(GIVEN RECORDS Opens)

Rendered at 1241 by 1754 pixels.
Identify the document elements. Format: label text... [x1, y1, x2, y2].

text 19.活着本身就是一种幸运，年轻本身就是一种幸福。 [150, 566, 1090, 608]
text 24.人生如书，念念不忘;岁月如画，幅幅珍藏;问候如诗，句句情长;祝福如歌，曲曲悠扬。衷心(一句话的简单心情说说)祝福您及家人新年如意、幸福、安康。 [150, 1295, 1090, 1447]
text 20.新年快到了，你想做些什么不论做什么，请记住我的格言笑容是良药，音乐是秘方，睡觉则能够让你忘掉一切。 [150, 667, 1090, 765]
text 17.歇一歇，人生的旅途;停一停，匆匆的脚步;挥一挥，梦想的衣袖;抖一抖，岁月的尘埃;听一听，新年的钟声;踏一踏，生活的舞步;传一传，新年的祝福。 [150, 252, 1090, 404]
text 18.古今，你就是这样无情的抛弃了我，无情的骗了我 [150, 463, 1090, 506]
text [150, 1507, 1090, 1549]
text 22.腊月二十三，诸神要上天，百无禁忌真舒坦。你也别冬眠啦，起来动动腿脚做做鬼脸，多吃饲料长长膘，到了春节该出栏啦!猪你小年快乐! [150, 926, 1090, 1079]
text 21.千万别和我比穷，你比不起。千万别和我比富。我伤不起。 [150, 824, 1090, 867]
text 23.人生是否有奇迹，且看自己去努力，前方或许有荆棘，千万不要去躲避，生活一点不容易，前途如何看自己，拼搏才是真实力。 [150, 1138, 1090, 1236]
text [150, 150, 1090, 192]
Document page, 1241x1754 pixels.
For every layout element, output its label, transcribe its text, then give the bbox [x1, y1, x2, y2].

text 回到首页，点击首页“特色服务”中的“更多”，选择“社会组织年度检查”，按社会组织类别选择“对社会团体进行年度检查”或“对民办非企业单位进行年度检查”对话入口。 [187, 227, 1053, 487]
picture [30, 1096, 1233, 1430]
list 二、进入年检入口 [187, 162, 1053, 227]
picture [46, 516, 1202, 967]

(GIVEN RECORDS Closes)

**DIRECTIONS FOR THIS TASK**
Go through the listing above and find each line that contains "pixels", then copy it.

**THE ANSWER**
Rendered at 1241 by 1754 pixels.
Document page, 1241x1754 pixels.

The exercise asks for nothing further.